***** Data for review
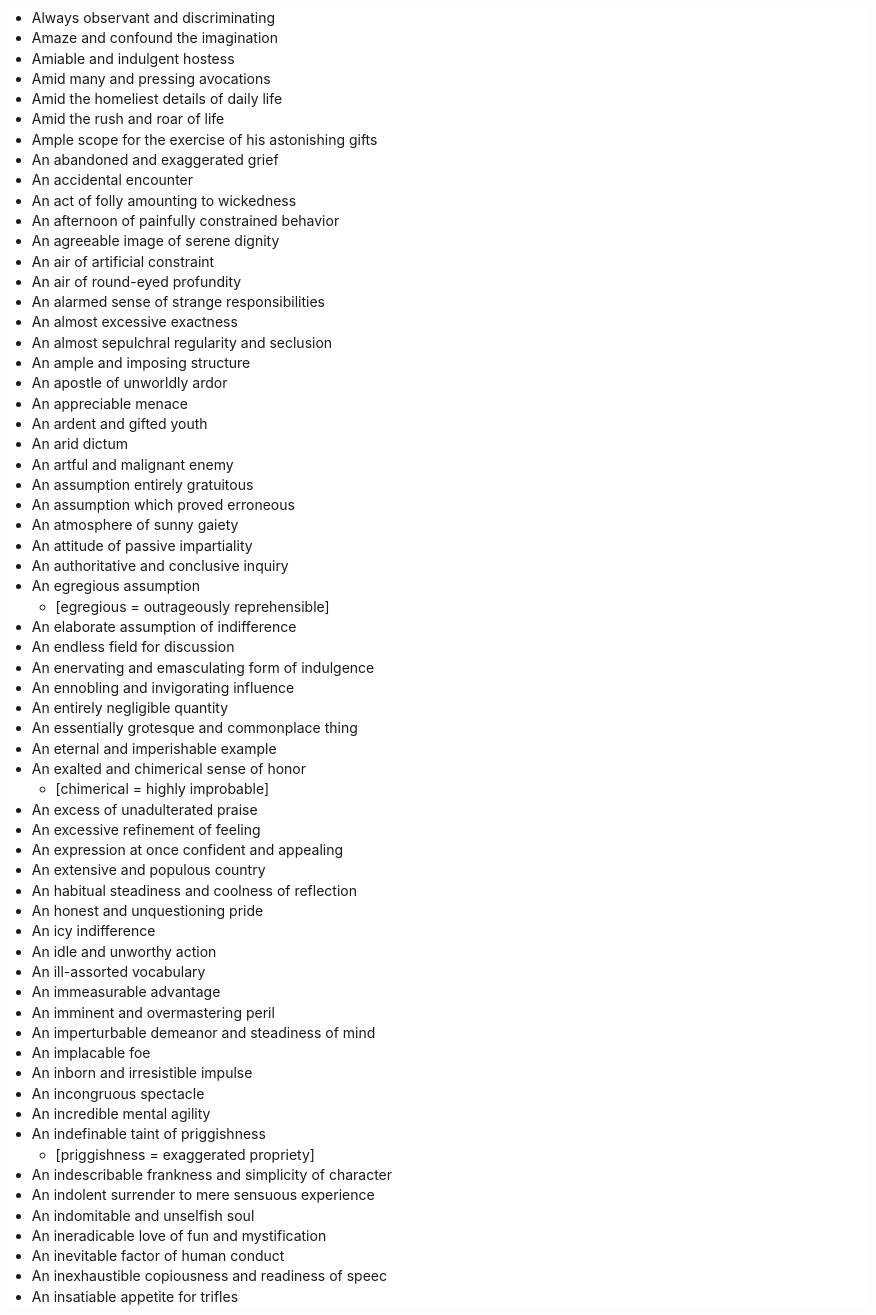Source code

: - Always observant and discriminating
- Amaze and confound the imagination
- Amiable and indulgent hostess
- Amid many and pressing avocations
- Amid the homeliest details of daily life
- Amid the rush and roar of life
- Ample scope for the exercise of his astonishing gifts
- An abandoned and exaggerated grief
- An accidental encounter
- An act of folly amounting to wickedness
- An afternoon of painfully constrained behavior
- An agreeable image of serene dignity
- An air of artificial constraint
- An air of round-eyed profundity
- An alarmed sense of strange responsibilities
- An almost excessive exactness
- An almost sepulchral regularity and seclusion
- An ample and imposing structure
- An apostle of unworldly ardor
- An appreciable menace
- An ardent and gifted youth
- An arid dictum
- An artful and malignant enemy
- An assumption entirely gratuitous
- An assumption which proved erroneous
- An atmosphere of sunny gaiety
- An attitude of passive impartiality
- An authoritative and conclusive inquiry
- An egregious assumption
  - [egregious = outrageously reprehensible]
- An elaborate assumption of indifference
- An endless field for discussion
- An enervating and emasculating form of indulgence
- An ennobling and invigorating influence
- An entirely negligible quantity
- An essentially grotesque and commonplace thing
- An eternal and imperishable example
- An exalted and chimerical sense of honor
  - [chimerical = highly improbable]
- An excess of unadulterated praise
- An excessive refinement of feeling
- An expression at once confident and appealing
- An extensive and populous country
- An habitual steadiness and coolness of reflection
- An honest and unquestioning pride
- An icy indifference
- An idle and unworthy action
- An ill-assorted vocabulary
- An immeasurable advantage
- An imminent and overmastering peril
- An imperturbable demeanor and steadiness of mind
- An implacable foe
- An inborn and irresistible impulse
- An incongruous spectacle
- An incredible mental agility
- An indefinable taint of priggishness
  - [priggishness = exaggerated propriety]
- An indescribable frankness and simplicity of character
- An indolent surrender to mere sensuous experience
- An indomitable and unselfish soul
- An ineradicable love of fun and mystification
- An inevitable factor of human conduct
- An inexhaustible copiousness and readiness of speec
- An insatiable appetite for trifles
**********
***** Data for review
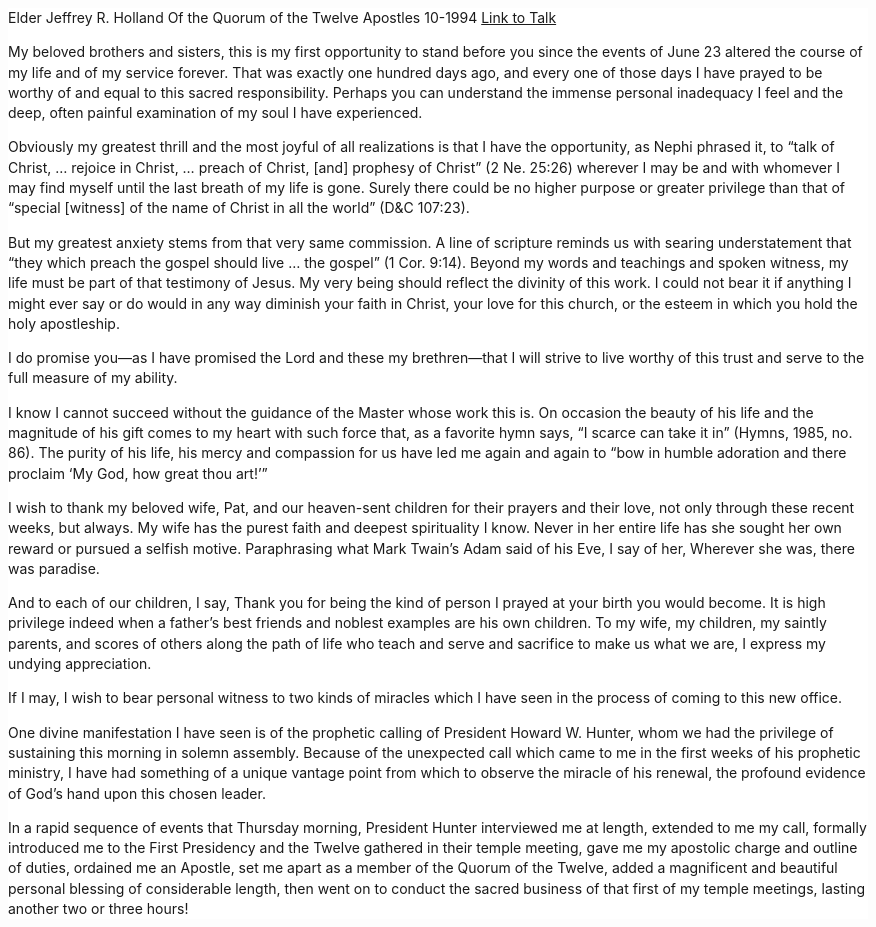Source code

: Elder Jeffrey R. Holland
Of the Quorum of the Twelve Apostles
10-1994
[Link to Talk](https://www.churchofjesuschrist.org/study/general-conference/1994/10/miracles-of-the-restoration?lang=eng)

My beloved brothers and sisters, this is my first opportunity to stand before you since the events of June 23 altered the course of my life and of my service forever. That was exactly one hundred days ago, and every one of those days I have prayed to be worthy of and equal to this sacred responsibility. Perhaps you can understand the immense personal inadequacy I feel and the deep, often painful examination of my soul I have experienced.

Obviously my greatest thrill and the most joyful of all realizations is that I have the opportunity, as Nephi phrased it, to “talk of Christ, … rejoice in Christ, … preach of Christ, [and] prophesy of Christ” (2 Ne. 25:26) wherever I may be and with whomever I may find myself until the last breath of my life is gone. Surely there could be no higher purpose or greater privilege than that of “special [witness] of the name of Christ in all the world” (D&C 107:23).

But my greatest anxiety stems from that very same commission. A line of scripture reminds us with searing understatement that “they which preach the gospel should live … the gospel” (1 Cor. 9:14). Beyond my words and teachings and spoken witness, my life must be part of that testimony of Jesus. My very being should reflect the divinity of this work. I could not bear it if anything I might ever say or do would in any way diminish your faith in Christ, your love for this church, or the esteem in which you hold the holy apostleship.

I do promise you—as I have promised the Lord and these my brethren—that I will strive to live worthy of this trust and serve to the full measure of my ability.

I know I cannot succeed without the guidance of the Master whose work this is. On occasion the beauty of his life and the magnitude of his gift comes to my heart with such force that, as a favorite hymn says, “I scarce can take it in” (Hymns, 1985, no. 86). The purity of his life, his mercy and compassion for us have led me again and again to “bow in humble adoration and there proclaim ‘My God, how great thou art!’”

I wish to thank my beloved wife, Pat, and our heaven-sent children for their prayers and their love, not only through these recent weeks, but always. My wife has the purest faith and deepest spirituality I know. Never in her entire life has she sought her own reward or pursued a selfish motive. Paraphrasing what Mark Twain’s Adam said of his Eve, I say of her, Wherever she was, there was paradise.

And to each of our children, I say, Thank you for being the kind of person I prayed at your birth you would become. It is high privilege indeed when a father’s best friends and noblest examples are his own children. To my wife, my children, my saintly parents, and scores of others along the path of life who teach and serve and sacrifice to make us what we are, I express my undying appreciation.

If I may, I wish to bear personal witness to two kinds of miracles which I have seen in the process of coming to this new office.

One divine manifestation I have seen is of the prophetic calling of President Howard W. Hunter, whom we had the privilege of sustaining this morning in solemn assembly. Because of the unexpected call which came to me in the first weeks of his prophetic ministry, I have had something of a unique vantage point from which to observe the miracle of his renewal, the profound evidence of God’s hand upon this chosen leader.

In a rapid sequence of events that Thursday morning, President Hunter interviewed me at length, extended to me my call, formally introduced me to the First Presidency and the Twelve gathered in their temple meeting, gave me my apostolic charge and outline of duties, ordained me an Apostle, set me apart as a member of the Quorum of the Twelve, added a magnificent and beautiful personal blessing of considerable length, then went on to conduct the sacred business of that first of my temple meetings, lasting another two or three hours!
**********
#### What you have to do
The answer is the lines above between the line holding "- An arid dictum" and the line holding "- An endless field for discussion", inclusive, each written out exactly, and no others.

#### Output for this exercise
- An arid dictum
- An artful and malignant enemy
- An assumption entirely gratuitous
- An assumption which proved erroneous
- An atmosphere of sunny gaiety
- An attitude of passive impartiality
- An authoritative and conclusive inquiry
- An egregious assumption
  - [egregious = outrageously reprehensible]
- An elaborate assumption of indifference
- An endless field for discussion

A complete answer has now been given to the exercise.